*Try it*:
Could you retype the whole listing word for word and drop the images?

══════════

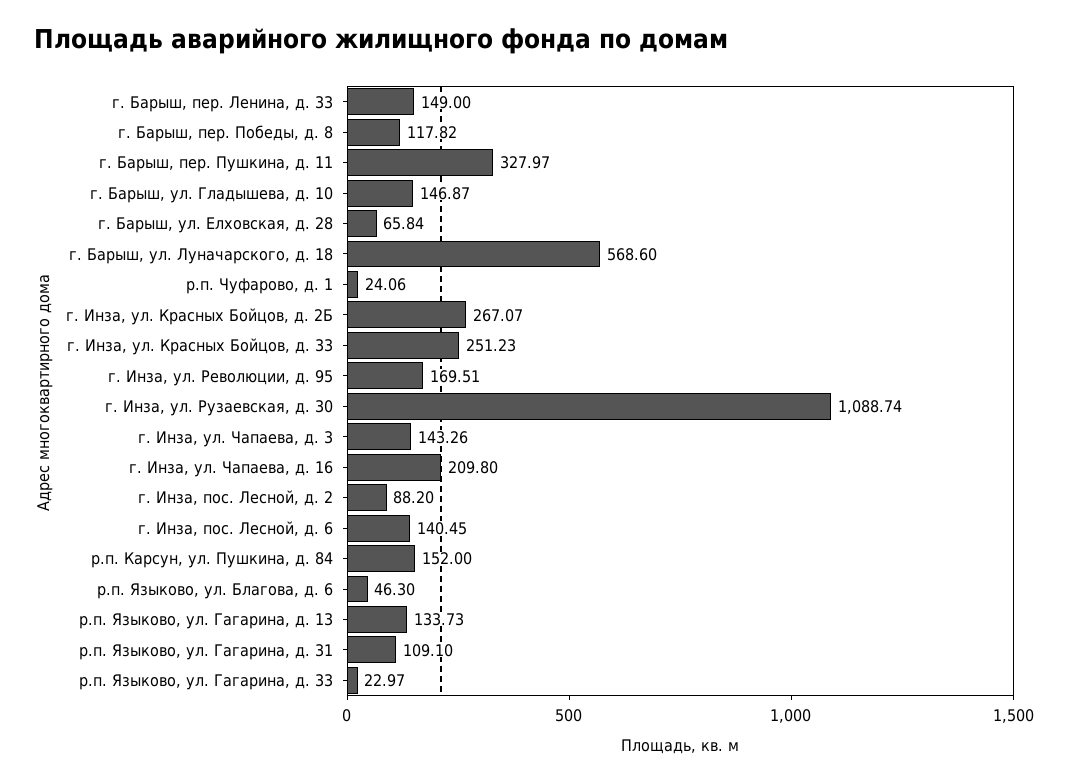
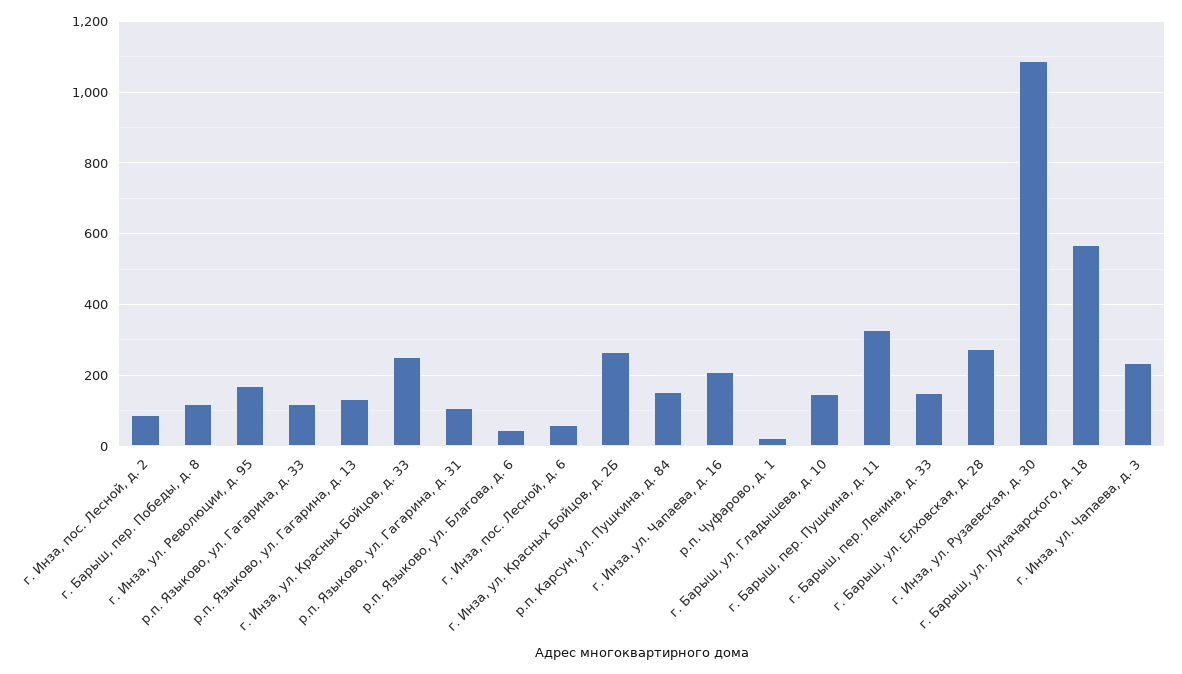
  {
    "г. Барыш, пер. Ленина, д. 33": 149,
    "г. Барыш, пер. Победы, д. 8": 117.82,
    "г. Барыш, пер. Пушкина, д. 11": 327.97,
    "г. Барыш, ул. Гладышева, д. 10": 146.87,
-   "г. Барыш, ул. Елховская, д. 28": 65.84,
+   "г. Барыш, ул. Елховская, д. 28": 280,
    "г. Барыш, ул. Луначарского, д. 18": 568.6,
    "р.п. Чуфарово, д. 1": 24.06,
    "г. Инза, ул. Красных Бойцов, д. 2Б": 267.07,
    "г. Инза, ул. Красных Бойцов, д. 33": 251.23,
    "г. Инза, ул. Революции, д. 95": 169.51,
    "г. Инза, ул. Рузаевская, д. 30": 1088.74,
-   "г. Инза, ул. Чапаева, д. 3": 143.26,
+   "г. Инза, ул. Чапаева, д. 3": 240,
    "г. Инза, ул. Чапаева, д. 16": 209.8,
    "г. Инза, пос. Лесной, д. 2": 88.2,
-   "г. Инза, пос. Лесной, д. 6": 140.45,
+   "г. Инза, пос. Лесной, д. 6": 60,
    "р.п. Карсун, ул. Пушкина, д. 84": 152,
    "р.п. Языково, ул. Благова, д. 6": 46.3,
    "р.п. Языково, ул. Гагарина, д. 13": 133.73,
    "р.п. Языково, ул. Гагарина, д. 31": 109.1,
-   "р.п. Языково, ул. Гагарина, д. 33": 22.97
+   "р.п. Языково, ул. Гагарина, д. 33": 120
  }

══════════

*Answer section*:
  {
    "г. Барыш, пер. Ленина, д. 33": 149,
    "г. Барыш, пер. Победы, д. 8": 117.82,
    "г. Барыш, пер. Пушкина, д. 11": 327.97,
    "г. Барыш, ул. Гладышева, д. 10": 146.87,
-   "г. Барыш, ул. Елховская, д. 28": 65.84,
+   "г. Барыш, ул. Елховская, д. 28": 280,
    "г. Барыш, ул. Луначарского, д. 18": 568.6,
    "р.п. Чуфарово, д. 1": 24.06,
    "г. Инза, ул. Красных Бойцов, д. 2Б": 267.07,
    "г. Инза, ул. Красных Бойцов, д. 33": 251.23,
    "г. Инза, ул. Революции, д. 95": 169.51,
    "г. Инза, ул. Рузаевская, д. 30": 1088.74,
-   "г. Инза, ул. Чапаева, д. 3": 143.26,
+   "г. Инза, ул. Чапаева, д. 3": 240,
    "г. Инза, ул. Чапаева, д. 16": 209.8,
    "г. Инза, пос. Лесной, д. 2": 88.2,
-   "г. Инза, пос. Лесной, д. 6": 140.45,
+   "г. Инза, пос. Лесной, д. 6": 60,
    "р.п. Карсун, ул. Пушкина, д. 84": 152,
    "р.п. Языково, ул. Благова, д. 6": 46.3,
    "р.п. Языково, ул. Гагарина, д. 13": 133.73,
    "р.п. Языково, ул. Гагарина, д. 31": 109.1,
-   "р.п. Языково, ул. Гагарина, д. 33": 22.97
+   "р.п. Языково, ул. Гагарина, д. 33": 120
  }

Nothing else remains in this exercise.